▸ **YOUR OBJECTIVE**: Only the lines holding "that" are wanted; find them in the listing and return each one.
BEGIN EXERCISE MATERIALS
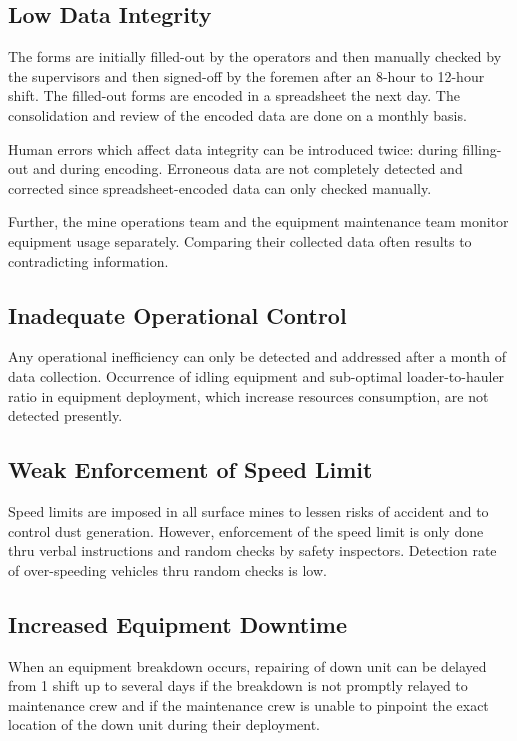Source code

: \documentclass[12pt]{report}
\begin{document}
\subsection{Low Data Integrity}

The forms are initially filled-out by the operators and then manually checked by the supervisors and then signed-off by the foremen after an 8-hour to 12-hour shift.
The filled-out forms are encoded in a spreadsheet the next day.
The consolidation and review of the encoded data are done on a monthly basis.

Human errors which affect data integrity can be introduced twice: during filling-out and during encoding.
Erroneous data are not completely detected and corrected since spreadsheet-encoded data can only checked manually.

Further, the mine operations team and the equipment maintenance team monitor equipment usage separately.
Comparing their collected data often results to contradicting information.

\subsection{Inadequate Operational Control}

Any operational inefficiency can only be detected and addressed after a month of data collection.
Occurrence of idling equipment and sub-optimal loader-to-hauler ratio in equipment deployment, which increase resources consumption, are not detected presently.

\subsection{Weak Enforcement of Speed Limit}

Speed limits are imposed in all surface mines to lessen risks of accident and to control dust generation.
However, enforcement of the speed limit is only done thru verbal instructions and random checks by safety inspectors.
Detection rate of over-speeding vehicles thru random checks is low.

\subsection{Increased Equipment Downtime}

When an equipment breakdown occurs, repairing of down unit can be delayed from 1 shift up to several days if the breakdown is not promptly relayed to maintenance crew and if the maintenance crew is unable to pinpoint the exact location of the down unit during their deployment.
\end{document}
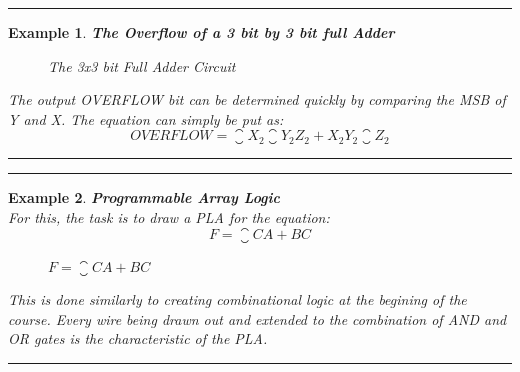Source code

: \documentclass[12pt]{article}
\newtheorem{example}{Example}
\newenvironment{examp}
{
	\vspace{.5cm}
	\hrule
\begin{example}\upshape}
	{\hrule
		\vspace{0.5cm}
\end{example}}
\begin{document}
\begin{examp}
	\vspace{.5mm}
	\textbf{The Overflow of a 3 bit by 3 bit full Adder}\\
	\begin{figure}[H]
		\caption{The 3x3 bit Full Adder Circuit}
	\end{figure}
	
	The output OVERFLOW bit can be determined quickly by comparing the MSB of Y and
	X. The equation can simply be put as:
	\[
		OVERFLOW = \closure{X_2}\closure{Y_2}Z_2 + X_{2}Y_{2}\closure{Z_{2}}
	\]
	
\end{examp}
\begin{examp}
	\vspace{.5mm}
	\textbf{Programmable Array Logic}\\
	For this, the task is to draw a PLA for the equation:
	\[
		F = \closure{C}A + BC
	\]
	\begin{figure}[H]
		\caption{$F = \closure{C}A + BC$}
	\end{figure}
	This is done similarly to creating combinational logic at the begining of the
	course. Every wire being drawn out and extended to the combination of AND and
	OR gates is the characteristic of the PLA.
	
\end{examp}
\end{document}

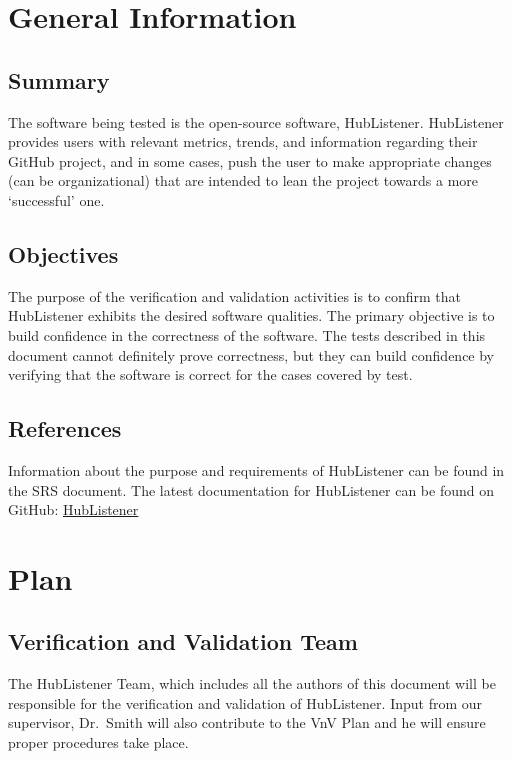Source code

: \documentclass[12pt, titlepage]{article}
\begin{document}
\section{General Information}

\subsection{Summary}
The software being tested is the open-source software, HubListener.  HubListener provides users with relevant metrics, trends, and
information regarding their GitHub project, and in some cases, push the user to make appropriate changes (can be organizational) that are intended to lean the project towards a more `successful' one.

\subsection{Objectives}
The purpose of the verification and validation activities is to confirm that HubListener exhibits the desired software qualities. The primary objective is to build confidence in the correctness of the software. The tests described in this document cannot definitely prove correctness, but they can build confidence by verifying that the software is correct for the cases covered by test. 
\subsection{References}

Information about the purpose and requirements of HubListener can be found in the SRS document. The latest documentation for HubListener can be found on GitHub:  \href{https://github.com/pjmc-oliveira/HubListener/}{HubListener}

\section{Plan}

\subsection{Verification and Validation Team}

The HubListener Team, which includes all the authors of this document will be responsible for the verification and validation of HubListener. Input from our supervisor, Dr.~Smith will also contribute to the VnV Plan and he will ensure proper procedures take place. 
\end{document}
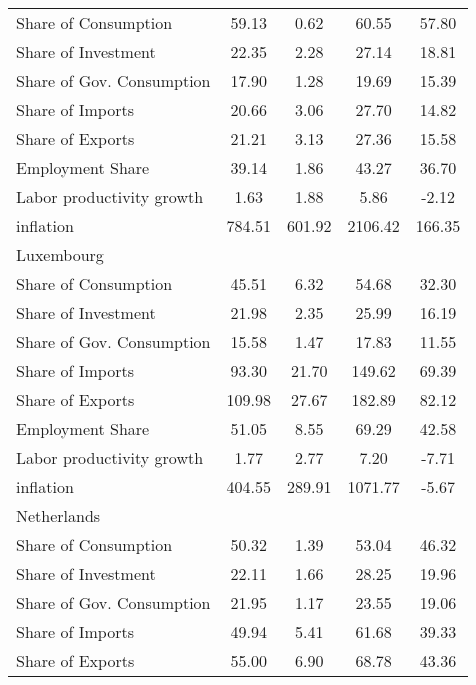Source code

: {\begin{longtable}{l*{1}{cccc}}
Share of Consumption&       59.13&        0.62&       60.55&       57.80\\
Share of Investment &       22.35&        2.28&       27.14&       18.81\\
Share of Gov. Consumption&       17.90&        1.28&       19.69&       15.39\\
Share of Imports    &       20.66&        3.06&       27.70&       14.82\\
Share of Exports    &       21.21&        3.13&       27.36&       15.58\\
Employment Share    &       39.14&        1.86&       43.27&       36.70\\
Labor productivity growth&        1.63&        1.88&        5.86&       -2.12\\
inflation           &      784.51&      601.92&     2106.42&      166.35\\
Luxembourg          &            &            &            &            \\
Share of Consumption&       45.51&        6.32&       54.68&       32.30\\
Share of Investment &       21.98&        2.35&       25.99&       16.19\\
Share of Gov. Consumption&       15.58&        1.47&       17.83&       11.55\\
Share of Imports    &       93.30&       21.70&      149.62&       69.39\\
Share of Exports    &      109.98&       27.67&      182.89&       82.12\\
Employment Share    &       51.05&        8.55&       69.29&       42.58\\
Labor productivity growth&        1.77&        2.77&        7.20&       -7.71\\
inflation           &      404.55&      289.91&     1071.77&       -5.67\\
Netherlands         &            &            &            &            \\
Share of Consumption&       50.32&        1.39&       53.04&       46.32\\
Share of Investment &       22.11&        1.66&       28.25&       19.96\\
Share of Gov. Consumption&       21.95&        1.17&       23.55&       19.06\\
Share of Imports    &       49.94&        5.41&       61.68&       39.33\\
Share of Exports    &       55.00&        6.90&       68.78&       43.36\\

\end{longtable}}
END EXERCISE MATERIALS
▸ **REPLY TO THE EXERCISE**:
information regarding their GitHub project, and in some cases, push the user to make appropriate changes (can be organizational) that are intended to lean the project towards a more `successful' one.
The purpose of the verification and validation activities is to confirm that HubListener exhibits the desired software qualities. The primary objective is to build confidence in the correctness of the software. The tests described in this document cannot definitely prove correctness, but they can build confidence by verifying that the software is correct for the cases covered by test. 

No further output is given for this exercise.